begin Raw data
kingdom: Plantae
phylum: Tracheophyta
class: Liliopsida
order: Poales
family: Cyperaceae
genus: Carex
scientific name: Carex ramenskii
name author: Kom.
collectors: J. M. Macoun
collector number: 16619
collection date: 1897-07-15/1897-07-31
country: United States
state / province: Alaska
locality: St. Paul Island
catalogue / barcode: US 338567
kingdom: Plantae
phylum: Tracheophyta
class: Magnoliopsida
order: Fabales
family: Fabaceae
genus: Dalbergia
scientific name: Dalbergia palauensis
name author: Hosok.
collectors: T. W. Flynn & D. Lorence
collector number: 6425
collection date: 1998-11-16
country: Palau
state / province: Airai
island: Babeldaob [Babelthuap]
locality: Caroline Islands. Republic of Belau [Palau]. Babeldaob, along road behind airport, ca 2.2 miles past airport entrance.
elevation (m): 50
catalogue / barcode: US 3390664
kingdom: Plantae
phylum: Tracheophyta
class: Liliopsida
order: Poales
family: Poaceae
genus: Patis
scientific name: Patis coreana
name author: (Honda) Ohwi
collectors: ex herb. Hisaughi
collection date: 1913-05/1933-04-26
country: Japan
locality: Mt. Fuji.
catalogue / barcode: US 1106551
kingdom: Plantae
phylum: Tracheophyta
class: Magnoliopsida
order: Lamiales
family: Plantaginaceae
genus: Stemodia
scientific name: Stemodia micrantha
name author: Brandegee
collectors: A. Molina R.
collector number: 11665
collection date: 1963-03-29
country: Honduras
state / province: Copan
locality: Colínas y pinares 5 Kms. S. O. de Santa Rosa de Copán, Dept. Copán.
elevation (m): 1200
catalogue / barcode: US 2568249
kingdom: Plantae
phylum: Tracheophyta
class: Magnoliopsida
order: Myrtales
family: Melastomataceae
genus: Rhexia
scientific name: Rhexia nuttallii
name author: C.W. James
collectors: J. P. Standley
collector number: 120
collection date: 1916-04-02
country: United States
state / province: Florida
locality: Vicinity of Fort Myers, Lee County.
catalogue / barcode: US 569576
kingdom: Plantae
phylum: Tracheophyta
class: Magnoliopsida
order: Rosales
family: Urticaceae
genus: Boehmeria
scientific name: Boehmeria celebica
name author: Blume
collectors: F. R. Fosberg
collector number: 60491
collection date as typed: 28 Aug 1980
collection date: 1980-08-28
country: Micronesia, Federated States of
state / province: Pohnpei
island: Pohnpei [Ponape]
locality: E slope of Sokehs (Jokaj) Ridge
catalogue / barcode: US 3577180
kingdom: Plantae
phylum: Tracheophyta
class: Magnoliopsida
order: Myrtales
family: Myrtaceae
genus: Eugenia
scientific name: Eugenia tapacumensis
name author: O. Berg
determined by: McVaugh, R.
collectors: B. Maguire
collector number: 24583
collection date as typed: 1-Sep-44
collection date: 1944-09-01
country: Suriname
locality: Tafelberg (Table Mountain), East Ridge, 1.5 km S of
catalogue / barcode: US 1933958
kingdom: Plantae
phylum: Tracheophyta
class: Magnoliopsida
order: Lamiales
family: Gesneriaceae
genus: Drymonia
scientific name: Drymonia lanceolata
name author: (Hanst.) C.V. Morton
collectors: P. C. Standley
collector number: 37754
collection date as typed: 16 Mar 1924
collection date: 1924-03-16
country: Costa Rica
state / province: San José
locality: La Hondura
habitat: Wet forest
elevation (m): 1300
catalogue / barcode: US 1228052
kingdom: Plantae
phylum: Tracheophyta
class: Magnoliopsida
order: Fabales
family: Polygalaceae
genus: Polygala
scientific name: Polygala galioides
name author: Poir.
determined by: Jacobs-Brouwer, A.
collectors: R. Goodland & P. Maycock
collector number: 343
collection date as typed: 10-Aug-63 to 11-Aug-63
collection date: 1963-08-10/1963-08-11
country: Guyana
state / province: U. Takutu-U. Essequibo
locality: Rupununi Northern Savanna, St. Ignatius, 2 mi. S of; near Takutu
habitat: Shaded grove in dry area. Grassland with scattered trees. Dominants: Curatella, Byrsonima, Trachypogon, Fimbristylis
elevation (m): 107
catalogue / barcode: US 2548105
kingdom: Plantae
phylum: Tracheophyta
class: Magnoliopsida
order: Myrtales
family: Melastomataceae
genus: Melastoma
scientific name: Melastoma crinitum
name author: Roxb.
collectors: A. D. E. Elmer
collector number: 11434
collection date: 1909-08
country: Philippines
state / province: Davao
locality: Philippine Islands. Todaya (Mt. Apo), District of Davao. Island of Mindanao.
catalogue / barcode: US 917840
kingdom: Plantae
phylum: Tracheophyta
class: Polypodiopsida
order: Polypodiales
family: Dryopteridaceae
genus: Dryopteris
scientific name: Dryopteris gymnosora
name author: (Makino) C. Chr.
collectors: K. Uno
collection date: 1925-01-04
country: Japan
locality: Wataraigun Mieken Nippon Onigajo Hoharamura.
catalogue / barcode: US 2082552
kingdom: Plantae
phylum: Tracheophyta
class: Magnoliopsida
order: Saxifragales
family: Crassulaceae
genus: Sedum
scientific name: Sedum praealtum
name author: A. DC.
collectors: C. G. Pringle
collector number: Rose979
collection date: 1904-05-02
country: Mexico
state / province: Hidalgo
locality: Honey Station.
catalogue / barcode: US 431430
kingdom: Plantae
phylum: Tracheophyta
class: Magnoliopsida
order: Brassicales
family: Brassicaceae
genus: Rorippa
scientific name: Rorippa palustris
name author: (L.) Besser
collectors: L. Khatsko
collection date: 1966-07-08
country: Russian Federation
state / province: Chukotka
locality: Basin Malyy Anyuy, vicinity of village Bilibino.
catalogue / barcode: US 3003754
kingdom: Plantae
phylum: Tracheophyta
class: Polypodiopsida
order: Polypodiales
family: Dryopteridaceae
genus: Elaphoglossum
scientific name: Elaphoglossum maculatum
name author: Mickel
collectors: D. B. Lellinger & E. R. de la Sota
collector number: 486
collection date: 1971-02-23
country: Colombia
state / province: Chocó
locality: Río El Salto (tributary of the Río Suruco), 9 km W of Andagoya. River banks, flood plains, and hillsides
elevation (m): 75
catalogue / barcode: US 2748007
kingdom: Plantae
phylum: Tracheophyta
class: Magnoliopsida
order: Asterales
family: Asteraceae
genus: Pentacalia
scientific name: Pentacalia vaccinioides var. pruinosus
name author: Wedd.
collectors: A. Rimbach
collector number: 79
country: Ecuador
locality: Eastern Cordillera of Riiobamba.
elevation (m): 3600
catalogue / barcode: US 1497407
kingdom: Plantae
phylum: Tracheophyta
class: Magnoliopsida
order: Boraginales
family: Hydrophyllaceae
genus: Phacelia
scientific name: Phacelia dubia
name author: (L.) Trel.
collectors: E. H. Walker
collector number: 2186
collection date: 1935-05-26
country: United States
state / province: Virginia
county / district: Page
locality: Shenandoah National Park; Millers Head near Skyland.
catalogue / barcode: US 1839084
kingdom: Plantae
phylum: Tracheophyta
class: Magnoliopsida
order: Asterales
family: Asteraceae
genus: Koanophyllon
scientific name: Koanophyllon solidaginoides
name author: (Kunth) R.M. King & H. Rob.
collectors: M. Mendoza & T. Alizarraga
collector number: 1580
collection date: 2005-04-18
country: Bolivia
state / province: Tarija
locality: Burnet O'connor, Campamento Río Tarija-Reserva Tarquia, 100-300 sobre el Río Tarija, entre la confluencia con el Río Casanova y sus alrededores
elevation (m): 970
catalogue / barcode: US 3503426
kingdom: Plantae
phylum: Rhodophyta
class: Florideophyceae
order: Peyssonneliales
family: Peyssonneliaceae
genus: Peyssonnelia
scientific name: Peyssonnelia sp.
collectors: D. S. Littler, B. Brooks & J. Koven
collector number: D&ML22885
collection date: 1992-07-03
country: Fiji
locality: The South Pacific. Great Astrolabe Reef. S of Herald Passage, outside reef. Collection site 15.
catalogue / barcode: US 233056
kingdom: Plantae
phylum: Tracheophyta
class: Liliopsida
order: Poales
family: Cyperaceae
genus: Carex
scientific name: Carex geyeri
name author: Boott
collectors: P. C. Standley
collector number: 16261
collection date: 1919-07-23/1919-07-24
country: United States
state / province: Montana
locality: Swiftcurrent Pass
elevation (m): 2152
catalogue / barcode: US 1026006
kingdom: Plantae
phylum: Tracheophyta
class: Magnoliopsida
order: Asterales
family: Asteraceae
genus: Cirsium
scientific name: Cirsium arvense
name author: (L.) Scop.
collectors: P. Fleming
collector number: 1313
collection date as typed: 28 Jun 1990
end Raw data
### Task instructions
Copy the records from the beginning up to and including the line with "country: Micronesia, Federated States of", changing every "collectors" to "collected by" and leaving everything else as it is.

### Response
kingdom: Plantae
phylum: Tracheophyta
class: Liliopsida
order: Poales
family: Cyperaceae
genus: Carex
scientific name: Carex ramenskii
name author: Kom.
collected by: J. M. Macoun
collector number: 16619
collection date: 1897-07-15/1897-07-31
country: United States
state / province: Alaska
locality: St. Paul Island
catalogue / barcode: US 338567
kingdom: Plantae
phylum: Tracheophyta
class: Magnoliopsida
order: Fabales
family: Fabaceae
genus: Dalbergia
scientific name: Dalbergia palauensis
name author: Hosok.
collected by: T. W. Flynn & D. Lorence
collector number: 6425
collection date: 1998-11-16
country: Palau
state / province: Airai
island: Babeldaob [Babelthuap]
locality: Caroline Islands. Republic of Belau [Palau]. Babeldaob, along road behind airport, ca 2.2 miles past airport entrance.
elevation (m): 50
catalogue / barcode: US 3390664
kingdom: Plantae
phylum: Tracheophyta
class: Liliopsida
order: Poales
family: Poaceae
genus: Patis
scientific name: Patis coreana
name author: (Honda) Ohwi
collected by: ex herb. Hisaughi
collection date: 1913-05/1933-04-26
country: Japan
locality: Mt. Fuji.
catalogue / barcode: US 1106551
kingdom: Plantae
phylum: Tracheophyta
class: Magnoliopsida
order: Lamiales
family: Plantaginaceae
genus: Stemodia
scientific name: Stemodia micrantha
name author: Brandegee
collected by: A. Molina R.
collector number: 11665
collection date: 1963-03-29
country: Honduras
state / province: Copan
locality: Colínas y pinares 5 Kms. S. O. de Santa Rosa de Copán, Dept. Copán.
elevation (m): 1200
catalogue / barcode: US 2568249
kingdom: Plantae
phylum: Tracheophyta
class: Magnoliopsida
order: Myrtales
family: Melastomataceae
genus: Rhexia
scientific name: Rhexia nuttallii
name author: C.W. James
collected by: J. P. Standley
collector number: 120
collection date: 1916-04-02
country: United States
state / province: Florida
locality: Vicinity of Fort Myers, Lee County.
catalogue / barcode: US 569576
kingdom: Plantae
phylum: Tracheophyta
class: Magnoliopsida
order: Rosales
family: Urticaceae
genus: Boehmeria
scientific name: Boehmeria celebica
name author: Blume
collected by: F. R. Fosberg
collector number: 60491
collection date as typed: 28 Aug 1980
collection date: 1980-08-28
country: Micronesia, Federated States of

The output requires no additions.